Les militants ont eu recours à des interactions stratégiques médiatiques avec les responsables, une capacité d’auto-plaidoyer renforcée et à des initiatives de prise de parole des défenseurs des droits humains pour plaider en faveur des droits des personnes présentant des handicaps mentaux et psychosociaux en Zambie. Grâce à ces efforts, des changements de la politique et des pratiques en matière de santé mentale commencent à être mis en œuvre et la nouvelle loi sur la santé mentale sera bientôt votée.

Quand trois personnes atteintes de handicaps psychosociaux en Zambie ont, sous l’égide du Mental Health Users of Zambia (MHUNZA), saisi la Haute cour de Lusaka en vue de faire annuler la Loi sur les troubles mentaux au motif qu’elle enfreignait leurs droits, la Constitution républicaine et les normes internationales des droits humains auxquels la Zambie avait adhéré, elles n’avaient aucune idée des profondes implications de leur action [Mwewa et autres v Procureur général et un autre, (2017)].
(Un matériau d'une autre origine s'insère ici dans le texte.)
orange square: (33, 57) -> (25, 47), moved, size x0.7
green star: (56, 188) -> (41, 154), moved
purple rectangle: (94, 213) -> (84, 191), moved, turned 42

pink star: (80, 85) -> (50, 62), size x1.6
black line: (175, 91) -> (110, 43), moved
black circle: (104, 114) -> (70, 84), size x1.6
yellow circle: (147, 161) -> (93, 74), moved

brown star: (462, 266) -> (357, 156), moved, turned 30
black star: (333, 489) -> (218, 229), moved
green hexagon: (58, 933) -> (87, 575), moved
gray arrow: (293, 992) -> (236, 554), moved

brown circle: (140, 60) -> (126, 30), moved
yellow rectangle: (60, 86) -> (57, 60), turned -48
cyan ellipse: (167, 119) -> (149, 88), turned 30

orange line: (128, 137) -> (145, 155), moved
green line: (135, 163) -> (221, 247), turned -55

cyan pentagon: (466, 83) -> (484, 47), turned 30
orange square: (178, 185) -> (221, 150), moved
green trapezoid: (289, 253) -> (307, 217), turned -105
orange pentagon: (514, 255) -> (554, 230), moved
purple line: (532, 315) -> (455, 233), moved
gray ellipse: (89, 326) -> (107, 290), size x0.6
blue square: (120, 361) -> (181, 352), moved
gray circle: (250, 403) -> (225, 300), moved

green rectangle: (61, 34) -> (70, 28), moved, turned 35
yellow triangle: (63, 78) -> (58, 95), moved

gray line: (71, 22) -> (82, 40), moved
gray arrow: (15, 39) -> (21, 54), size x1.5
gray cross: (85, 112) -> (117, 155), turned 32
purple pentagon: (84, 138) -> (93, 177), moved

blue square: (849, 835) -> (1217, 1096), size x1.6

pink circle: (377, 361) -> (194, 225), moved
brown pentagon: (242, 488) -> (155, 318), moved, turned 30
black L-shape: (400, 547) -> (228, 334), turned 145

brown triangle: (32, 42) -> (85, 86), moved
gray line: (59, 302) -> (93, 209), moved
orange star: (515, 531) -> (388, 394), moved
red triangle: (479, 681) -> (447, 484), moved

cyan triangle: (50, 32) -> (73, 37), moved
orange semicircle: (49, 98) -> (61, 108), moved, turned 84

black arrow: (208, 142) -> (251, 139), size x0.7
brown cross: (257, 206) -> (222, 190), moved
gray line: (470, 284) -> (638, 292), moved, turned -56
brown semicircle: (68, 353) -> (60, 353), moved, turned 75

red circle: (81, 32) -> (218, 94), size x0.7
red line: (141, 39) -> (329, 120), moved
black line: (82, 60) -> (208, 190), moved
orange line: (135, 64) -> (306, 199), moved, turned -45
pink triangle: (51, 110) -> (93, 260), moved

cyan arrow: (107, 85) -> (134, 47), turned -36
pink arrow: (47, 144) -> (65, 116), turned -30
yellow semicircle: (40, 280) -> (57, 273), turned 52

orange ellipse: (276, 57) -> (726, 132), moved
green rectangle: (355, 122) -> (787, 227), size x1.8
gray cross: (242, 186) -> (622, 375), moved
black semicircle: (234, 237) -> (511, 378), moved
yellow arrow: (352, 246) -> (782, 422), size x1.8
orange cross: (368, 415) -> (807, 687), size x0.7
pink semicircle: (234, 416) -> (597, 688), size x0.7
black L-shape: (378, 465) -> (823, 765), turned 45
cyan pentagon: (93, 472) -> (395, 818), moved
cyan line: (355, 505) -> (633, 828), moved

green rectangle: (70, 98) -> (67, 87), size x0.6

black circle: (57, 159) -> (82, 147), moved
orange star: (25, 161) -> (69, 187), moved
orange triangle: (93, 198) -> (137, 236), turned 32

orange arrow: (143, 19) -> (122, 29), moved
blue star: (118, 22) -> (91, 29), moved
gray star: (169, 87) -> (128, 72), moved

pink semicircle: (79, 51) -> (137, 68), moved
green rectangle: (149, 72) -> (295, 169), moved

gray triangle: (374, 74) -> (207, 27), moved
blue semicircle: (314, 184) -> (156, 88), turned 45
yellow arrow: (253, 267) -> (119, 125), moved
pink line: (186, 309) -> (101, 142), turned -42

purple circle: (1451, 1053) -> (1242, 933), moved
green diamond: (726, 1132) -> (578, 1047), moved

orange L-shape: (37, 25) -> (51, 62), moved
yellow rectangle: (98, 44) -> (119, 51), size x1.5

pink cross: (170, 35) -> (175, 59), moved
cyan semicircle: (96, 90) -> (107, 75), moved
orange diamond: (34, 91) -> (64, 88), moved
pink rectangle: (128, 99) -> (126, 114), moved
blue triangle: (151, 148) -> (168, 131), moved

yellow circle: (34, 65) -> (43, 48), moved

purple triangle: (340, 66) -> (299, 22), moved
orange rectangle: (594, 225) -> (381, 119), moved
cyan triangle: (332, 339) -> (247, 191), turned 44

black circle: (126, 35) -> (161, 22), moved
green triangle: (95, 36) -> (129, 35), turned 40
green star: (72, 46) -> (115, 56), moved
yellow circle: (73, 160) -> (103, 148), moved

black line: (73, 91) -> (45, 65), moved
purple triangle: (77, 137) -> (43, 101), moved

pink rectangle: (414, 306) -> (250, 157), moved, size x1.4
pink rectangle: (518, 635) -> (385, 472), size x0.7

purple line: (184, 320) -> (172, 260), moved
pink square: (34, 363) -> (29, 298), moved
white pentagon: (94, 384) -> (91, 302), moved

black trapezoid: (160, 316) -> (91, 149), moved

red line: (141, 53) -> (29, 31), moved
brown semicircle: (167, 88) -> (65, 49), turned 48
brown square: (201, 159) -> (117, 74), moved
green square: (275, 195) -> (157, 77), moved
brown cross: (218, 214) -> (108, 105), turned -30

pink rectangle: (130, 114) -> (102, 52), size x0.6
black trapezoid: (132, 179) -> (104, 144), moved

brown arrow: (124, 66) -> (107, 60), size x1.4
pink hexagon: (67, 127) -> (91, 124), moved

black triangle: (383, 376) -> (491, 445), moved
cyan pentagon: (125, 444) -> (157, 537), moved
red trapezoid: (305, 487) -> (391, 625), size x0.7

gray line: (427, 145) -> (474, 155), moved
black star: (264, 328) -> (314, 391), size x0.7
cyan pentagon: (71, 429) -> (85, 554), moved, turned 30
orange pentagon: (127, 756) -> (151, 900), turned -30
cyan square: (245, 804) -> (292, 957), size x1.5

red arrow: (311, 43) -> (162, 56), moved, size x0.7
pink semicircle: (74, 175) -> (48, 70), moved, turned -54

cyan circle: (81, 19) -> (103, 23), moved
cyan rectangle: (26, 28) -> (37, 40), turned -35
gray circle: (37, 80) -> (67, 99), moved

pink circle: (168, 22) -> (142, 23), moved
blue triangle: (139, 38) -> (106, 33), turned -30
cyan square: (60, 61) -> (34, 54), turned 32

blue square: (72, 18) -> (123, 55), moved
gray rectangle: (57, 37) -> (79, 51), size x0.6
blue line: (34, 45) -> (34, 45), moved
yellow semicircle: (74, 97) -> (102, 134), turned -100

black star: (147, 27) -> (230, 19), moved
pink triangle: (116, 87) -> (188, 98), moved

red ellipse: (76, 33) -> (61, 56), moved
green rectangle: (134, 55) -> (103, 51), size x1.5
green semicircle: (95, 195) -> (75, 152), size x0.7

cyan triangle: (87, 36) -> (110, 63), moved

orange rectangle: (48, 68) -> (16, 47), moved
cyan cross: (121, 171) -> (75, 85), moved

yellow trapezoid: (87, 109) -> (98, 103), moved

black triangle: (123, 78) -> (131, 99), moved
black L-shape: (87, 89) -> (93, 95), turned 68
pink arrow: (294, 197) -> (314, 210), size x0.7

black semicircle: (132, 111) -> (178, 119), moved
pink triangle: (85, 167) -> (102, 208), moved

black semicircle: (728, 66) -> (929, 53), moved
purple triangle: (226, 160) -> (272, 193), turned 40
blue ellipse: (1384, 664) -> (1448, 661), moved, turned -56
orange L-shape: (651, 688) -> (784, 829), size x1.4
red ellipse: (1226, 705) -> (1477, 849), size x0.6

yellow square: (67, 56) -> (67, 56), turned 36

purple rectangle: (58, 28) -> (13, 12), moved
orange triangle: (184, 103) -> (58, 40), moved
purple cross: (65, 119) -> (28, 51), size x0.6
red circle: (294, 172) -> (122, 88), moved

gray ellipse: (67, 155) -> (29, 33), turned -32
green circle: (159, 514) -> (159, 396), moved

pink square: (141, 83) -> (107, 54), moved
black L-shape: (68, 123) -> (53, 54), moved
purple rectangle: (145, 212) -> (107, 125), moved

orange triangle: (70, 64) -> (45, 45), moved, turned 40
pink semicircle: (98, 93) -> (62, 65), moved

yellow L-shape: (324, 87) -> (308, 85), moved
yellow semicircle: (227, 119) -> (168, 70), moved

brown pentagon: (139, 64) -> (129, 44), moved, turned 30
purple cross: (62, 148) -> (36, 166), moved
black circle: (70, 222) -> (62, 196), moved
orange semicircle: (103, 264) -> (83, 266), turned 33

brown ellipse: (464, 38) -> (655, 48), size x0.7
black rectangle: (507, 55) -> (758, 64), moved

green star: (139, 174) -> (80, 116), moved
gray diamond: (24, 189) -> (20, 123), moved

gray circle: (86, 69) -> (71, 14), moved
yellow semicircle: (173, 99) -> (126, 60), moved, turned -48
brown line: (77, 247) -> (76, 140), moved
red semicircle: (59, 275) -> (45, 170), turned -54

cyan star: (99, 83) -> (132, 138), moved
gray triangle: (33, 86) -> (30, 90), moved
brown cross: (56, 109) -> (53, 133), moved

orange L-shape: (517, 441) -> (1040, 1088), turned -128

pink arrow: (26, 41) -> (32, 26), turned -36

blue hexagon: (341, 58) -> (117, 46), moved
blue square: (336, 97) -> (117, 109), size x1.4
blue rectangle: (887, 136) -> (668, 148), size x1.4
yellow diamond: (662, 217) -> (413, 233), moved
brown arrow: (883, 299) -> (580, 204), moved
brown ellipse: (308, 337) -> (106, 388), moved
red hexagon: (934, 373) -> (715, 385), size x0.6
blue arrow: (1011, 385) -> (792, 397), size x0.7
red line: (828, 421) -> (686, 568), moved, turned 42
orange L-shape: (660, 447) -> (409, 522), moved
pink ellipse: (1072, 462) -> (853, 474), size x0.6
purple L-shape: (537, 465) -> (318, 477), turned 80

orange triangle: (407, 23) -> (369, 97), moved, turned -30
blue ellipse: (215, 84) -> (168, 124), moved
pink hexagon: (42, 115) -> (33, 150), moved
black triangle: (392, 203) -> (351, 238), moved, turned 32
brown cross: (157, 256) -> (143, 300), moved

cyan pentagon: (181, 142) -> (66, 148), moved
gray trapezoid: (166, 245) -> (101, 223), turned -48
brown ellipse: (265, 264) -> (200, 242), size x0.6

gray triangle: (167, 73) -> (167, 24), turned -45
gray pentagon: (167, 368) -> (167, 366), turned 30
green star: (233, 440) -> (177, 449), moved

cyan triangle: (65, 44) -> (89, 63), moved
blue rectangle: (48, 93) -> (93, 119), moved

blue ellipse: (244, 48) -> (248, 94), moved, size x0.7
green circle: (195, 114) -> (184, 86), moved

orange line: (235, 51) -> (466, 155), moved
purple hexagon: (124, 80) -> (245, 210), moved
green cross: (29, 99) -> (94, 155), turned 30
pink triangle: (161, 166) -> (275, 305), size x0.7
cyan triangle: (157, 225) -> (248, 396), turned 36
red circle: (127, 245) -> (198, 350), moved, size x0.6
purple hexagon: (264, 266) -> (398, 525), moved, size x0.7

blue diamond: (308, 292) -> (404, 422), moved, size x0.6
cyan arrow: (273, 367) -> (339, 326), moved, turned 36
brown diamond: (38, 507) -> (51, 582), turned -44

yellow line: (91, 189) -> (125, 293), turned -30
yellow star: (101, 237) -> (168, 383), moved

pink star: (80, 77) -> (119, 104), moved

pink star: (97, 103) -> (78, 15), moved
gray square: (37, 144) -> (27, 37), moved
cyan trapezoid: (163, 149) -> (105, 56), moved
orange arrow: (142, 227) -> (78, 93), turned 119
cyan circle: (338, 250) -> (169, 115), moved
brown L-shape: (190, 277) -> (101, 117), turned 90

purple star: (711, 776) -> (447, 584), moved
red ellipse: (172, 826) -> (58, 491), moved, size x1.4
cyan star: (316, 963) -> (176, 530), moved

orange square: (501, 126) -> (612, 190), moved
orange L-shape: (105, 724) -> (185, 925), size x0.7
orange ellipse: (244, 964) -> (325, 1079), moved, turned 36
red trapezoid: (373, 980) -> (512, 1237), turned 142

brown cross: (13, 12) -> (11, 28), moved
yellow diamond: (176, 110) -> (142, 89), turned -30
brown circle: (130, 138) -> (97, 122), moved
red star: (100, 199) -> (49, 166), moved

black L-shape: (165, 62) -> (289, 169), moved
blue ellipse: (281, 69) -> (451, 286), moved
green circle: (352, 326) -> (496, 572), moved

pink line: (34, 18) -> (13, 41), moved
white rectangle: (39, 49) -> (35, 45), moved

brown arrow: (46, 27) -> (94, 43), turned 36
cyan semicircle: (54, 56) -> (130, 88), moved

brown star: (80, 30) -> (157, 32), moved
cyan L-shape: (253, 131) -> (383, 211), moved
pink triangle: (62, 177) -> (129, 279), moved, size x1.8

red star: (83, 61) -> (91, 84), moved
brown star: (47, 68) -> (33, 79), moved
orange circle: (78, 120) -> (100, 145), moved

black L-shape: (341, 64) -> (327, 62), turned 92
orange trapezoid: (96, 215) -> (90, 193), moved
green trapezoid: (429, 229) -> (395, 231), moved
Le pouvoir judiciaire avait du mal à invalider toute la loi mais était d’accord avec les requérants sur tous les motifs et a fortement appelé à une révision de la loi par les autres branches du gouvernement. Cette approche a montré qu’une action stratégique pouvait produire des résultats extraordinaires, même si cela demandait du temps.

Utiliser les lois et politiques incontestables

La Zambie dispose d’un environnement juridique et politique favorable à la protection et à la promotion des droits des personnes handicapées. La loi sur les personnes handicapées de 2012 intègre dans une certaine mesure la Convention des Nations unies relative aux droits des personnes handicapées (CDPH), que la Zambie a ratifiée en 2010.

L’État a élaboré une politique nationale sur le handicap qui, bien que non conforme à la CDPH, tente de mettre en place un certain cadre pour la mise en œuvre de mesures visant à traiter les domaines prioritaires identifiés en vue d’assurer les droits des personnes handicapées.

Les défenseurs des droits humains continuent à utiliser ces documents pour souligner les échecs de mise en œuvre des proclamations de l’État et exiger une amélioration de la fourniture des services aux personnes handicapées.

Engagements internationaux

Le gouvernement zambien a aussi pris des engagements internationaux en matière de handicap. Ces engagements sont notamment la signature de la Charte pour le changement du Sommet mondial de haut niveau sur le handicap de 2018, avec des benchmarks spécifiques tels que la promotion de l’éducation inclusive à tous les niveaux d’ici 2020.

Le gouvernement s’est également engagé à augmenter les allocations budgétaires en faveur de l’achat de technologies d’aide et du renforcement des capacités des fabricants locaux ; à intégrer le handicap dans tous les secteurs par le biais de personnes points focaux ; et à initier et améliorer le ciblage et la programmation de projets en faveur des filles et des femmes atteintes de handicaps dans les zones rurales.

Tous ces engagements ainsi que les objectifs et activités formulés dans la Politique nationale sur le handicap appellent à un suivi effectif incluant le déploiement de processus de suivi budgétaire par la société civile et autre défenseurs des droits humains.

Culture populaire, médias de masse et innovations des médias sociaux

Bien que les stratégies traditionnelles de mobilisation de la population envoient un fort signal aux responsables et communiquent les sentiments directs des manifestants sur le sujet en question, les gouvernements continuent à avoir recours aux lois facilitant la répression des rassemblements publics.

Les personnes handicapées, qui ont une capacité limitée à fuir un danger physique ou à se défendre d’une attaque, dépendent maintenant de plus en plus des médias pour communiquer leurs messages. Les performances théâtrales et culturelles populaires participent à présent au programme d’inclusion du handicap. Par exemple, la Zambie dispose maintenant de production de films qui présentent un message positif sur les personnes handicapées.

La campagne pour l’abrogation de la loi sur les troubles mentaux a duré plus d’une décennie et plus d’une centaine de programmes radio et des centaines d’articles et interviews ont été fournis sur le sujet. Cela contribué à initier la dynamique qui aboutira, nous l’espérons, à la nouvelle loi sur la santé mentale.